## GIVEN PASSAGE
- Opening Delimiter -

I am NOT supporting ruthless breeders, that's why I asked for expert help here on choosing a responsible breeder. I agree health comes first - I had a dog die at 4 yrs old from cancer, I know how important their health clearances are. I'm just not sure how to read them correctly or look them up. I really appreciate Sheets SM clarity on this breeder. I would in no way buy from them. I understand there are some unscrupulous sellers of "white" goldens out there on the internet. I also know there is no such thing as a white golden. Goldens come in many shades of gold, from cream to dark gold. I have a wonderful girl right now and did a lot of research to find a good breeder when I got her (right here on this website). Thank You to all for your help, don't worry - I will be responsible & choosy!!


----------



## Susan: w/ Summit we climb (Jun 12, 2014)

To Eowyn

In that case, you'll be happy to hear that Jet's parents were in fact checked by cardiologists. His grandfather and other relatives were also still at the site, jumping around like young pups! Excellent hips run in the family.


----------



## sun moon and stars (May 29, 2014)

Here is a great article explaining what an "English" golden retriever is - http://www.englishgoldens.net/pdf/WhatExactlyIsAnEnglishGoldenRetriever.pdf

*Eowyn - The "cream" color is secondary, of coarse, but is now a preference for a lot of golden buyers out there. Thank You for encouraging us to "do our homework", but please don't fault us for admiring the lovely lighter shades.


----------



## sun moon and stars (May 29, 2014)

**Forgot to thank Prism & Archer's Mom for their expertise in looking at this breeder. 

Susan - Jet is adorable, by the way (so much like my Bailey boy, who passed).


----------



## 02pinetree (Nov 17, 2014)

Sorry for the loss you suffered last year. I'm glad you found Willow. She is such a pretty girl. Thank you for sharing pictures.

Hopefully someone here will be able to help you with the initial request you made for a reputable breeder in your area. Is there anyone out there who can help Willow's mom with her search? Good luck and let us know when you find your next puppy!


----------



## Eowyn (Aug 29, 2013)

- Closing Delimiter -

## QUESTIONS TO ANSWER
a – Answer these from the breeder thread, one to a line:
(i) At what age did the first poster's dog die, and of what?
(ii) Who checked Jet's parents?
(iii) What is the name of the dog 02pinetree is glad the poster found?
b – From the breeder thread, copy out word for word the part that opens with the words containing "In that case, you'll" and closes with "in the family.".
The lines after this thread have no part in anything here.

## EXTRACTED RECORDS
- Opening Delimiter -

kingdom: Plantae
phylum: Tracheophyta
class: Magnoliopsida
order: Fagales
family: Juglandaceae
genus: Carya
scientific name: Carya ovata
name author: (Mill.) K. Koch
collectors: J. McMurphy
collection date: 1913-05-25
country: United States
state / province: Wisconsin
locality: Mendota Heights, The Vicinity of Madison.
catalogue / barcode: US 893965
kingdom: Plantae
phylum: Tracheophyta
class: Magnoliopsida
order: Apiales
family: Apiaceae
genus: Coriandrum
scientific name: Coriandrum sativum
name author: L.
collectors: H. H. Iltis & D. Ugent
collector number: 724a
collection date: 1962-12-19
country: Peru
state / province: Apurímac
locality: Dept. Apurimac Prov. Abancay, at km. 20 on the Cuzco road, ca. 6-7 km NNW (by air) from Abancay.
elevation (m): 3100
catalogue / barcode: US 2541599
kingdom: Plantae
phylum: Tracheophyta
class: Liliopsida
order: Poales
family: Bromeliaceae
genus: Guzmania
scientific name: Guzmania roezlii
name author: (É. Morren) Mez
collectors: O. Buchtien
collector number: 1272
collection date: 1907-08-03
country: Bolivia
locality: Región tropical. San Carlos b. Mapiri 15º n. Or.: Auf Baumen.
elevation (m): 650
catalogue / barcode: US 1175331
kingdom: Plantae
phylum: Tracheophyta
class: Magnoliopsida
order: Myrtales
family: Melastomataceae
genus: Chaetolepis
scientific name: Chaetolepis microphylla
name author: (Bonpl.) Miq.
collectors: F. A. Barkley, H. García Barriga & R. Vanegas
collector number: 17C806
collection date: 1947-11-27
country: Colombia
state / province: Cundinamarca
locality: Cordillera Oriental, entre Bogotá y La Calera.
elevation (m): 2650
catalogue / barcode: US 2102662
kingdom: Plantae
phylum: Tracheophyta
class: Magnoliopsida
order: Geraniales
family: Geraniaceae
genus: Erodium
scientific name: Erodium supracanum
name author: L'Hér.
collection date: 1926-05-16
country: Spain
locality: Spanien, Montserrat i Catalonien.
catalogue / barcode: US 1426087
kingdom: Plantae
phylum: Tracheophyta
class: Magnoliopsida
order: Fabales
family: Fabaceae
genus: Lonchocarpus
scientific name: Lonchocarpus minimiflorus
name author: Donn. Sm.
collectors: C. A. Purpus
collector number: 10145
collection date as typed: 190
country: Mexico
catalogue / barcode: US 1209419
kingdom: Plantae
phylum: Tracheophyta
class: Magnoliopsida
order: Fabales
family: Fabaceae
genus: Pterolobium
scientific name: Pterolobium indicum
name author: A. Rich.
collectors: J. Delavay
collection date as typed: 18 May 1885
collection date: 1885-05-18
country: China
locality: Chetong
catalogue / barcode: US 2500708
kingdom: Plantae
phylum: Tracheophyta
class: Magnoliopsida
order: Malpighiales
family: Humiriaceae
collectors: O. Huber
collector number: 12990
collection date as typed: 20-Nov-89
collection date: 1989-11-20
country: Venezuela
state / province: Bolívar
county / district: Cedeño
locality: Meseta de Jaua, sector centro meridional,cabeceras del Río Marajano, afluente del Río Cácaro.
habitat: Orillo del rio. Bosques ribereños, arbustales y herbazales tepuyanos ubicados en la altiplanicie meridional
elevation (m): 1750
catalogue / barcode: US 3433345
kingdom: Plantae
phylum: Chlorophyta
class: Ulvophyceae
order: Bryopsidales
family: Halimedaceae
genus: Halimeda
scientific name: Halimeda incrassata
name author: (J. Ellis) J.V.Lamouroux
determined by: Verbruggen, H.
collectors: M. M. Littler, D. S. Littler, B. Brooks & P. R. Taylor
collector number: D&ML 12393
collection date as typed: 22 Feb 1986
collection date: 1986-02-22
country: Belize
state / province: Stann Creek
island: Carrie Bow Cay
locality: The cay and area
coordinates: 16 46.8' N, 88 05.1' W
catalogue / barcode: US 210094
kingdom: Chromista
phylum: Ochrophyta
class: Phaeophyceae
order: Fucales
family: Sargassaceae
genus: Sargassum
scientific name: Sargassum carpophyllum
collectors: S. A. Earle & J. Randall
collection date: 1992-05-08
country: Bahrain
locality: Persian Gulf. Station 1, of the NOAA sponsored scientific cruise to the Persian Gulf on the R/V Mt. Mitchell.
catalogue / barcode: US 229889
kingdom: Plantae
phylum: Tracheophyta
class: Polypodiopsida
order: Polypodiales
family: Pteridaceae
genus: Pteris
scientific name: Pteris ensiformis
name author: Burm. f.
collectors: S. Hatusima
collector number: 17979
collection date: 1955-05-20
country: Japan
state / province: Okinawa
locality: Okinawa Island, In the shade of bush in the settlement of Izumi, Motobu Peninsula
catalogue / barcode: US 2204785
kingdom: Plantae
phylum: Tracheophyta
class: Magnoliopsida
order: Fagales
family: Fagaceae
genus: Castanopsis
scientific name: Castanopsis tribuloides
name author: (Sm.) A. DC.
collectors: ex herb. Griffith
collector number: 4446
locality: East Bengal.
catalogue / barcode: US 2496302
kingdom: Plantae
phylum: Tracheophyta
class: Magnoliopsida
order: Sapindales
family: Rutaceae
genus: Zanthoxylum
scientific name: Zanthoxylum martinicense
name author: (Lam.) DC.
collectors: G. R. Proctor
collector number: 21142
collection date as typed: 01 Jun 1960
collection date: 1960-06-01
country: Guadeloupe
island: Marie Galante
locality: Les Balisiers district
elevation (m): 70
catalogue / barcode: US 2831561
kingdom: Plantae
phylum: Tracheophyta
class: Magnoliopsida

- Closing Delimiter -

## SET OF ANSWERS
a –
(i) At 4 years old, of cancer.
(ii) Cardiologists.
(iii) Willow.

b –
In that case, you'll be happy to hear that Jet's parents were in fact checked by cardiologists. His grandfather and other relatives were also still at the site, jumping around like young pups! Excellent hips run in the family.